Where did people go at death prior to Christ’s coming? How do the Scriptures describe what happens at death in the OT?

On a Christian forum on the Internet, a person wrote: ‘Hades is a different creature then (sic) sheol’.[1] Those who know Hebrew and Greek disagree with him.

My response was:[2]
According to OT commentators Keil & Delitzsch, ‘Sheol denotes the place where departed souls are gathered after death’ (n d:338).

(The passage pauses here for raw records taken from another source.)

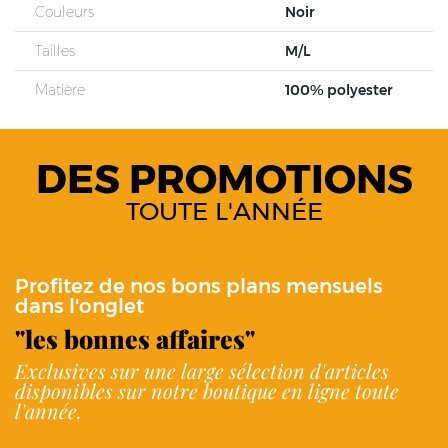
Couleurs
Noir
Tailles
M/L
Matière
100% polyester
DES PROMOTIONS
TOUTE L'ANNÉE
Profitez de nos bons plans mensuels
dans l'onglet
"les bonnes affaires"
Exclusives sur une large sélection d'articles
disponibles sur notre boutique en ligne toute
l'année.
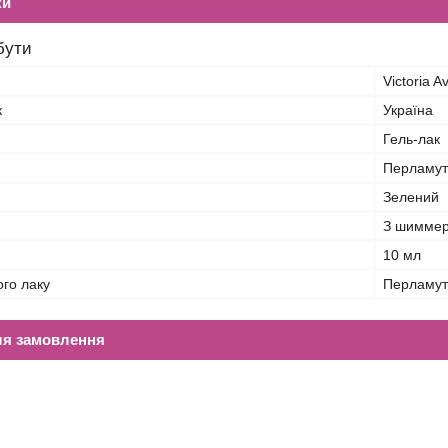
ки
бути
Victoria 
к
Україна
Гель-лак
Перламут
Зелений
З шиммеро
10 мл
ого лаку
Перламут
ля замовлення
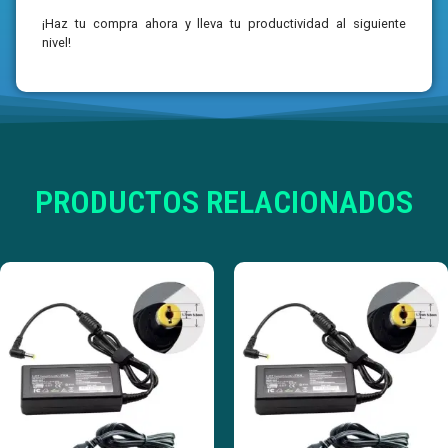
¡Haz tu compra ahora y lleva tu productividad al siguiente
nivel!
PRODUCTOS RELACIONADOS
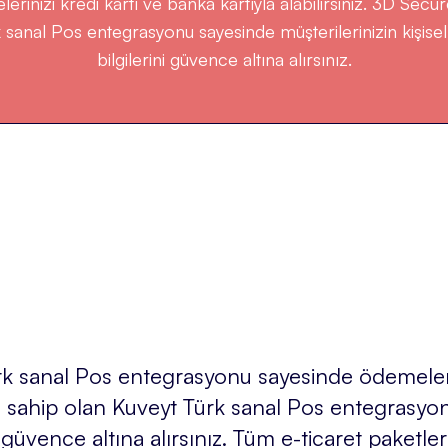
rinizi kredi kartı ve banka kartıyla alabilirsiniz. 3D Secu
 sanal Pos entegrasyonu sayesinde müşterilerinizin kişisel v
bilgilerini güvence altına alırsınız.
ürk sanal Pos entegrasyonu sayesinde ödemelerin
ne sahip olan Kuveyt Türk sanal Pos entegrasyon
rini güvence altına alırsınız. Tüm e-ticaret paket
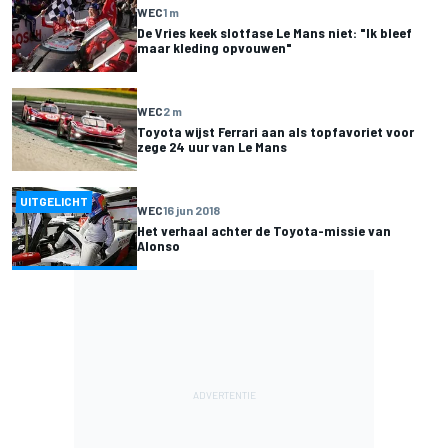
WEC
1 m
De Vries keek slotfase Le Mans niet: "Ik bleef
maar kleding opvouwen"
WEC
2 m
Toyota wijst Ferrari aan als topfavoriet voor
zege 24 uur van Le Mans
UITGELICHT
WEC
16 jun 2018
Het verhaal achter de Toyota-missie van
Alonso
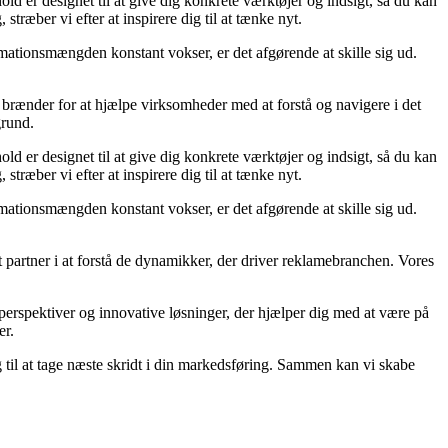
hold er designet til at give dig konkrete værktøjer og indsigt, så du kan
æber vi efter at inspirere dig til at tænke nyt.
mationsmængden konstant vokser, er det afgørende at skille sig ud.
 brænder for at hjælpe virksomheder med at forstå og navigere i det
grund.
hold er designet til at give dig konkrete værktøjer og indsigt, så du kan
æber vi efter at inspirere dig til at tænke nyt.
mationsmængden konstant vokser, er det afgørende at skille sig ud.
it partner i at forstå de dynamikker, der driver reklamebranchen. Vores
 perspektiver og innovative løsninger, der hjælper dig med at være på
er.
g til at tage næste skridt i din markedsføring. Sammen kan vi skabe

One of the leading exegetical Greek word studies edited by Colin Brown states: ‘In the LXX [Septuagint] hades occurs more than 100 times, in the majority of instances to translate Heb sheol, the underworld which receives all the dead. It is a land of darkness, in which God is not remembered (Job 10:21f; 26:5; Ps. 6:5; 30:9 [LXX 29:9]; 115:17 [LXX 113:25]; Prov. 1;12; 27:20; Isa. 5:14)’ (Brown 1976:206).
So in the LXX, hades is a Greek translation of the Hebrew, sheol.

There is a further explanation of hades and sheol in my articles,

Works consulted

Brown, C (ed) 1976. The new international dictionary of New Testament theology, vol 2. Exeter: The Paternoster Press.

Keil, C F & Delitzsch, F n d.[3] Tr by J Martin (from the German). Commentary on the Old Testament: The Pentateuch, vol 1. Grand Rapids, Michigan: William B. Eerdmans Publishing Company.

Notes


[1] Jasonc#114. Christian forums.net. Apologetics & Theology, SOUL SLEEP – TRUE/FALSE (online). Available at: http://christianforums.net/Fellowship/index.php?threads/soul-sleep-true-false.55660/page-6#post-987598 (Accessed 19 September 2014).

[2] Ibid., OzSpen#115.

[3] This is from a 1980 printing by Eerdmans.